Isolation of Paracoccus denitrificans cytochrome cd1: Comparative kinetics with other nitrite reductases

Abstract

The dissimilatory nitrite reductase of the cytochrome cd 1 type was purified from Paracoccus denitrificans (ATCC 13543) by a novel procedure that avoided conventional ion-exchange techniques. The characterization of this enzyme was extended to include amino acid composition, extinction coefficients, and kinetic properties not previously reported. Cytochromes cd 1 from Alicaligenes faecalis and Pseudomonas aeruginosa were also isolated and assayed with electron donor proteins. The enzymes from all three sources were shown to obey the same integrated rate law. Cross-reactivities were measured in which a reduced donor protein from one strain was assayed with cytochrome cd 1 from another strain using nitrite as ultimate acceptor.

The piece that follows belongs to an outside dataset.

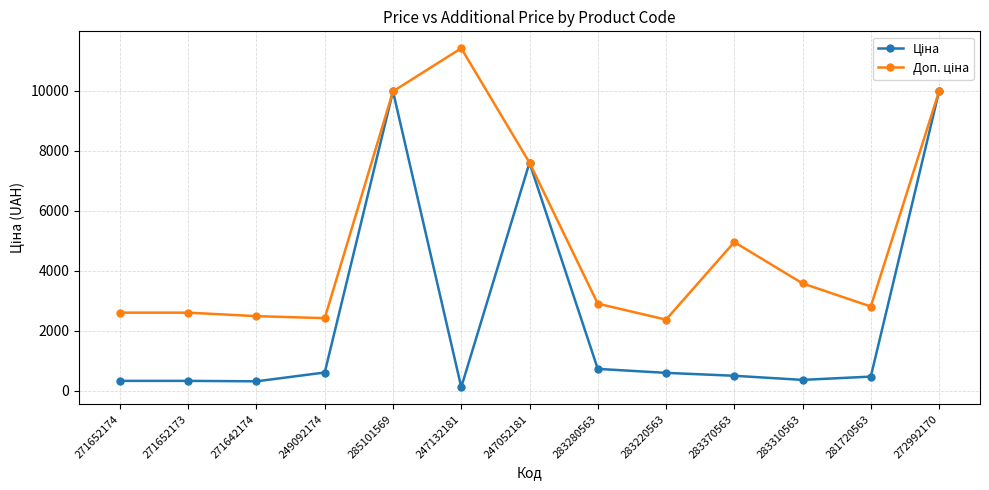

What is the total value across all series at 247052181?

15193.1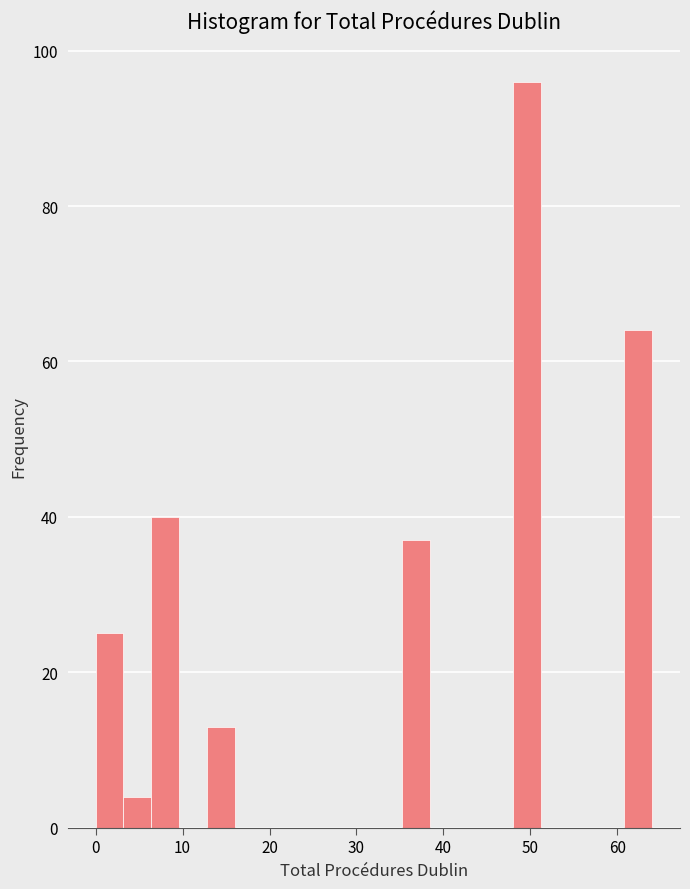

Around what value on the x-axis is the tallest bar? Give the approximate position of its centre, as read against the axis.

50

Donors included c-type cytochromes and azurins. In general, the enzymes showed specificity for a donor from the same strain; interspecies cross-reactions were typically slower on the order of 10-fold than corresponding native rates. Notable exceptions were Paracoccus cytochrome cd 1, which alone reacted with eukaryotic horse cytochrome c at appreciable rates, and the Pseudomonas cd 1-Alcaligenes c554 reaction, which was 4-fold faster than the native Alcaligenes cd 1-Alcaligenes c554 reaction. For all three enzymes, competitive kinetics were measured in which the alternative substrates, nitrite and oxygen, competed for enzyme in the same assay. It was found that the competitive kinetics were dominated by nonenzymatic reactions involving an enzyme product, nitric oxide.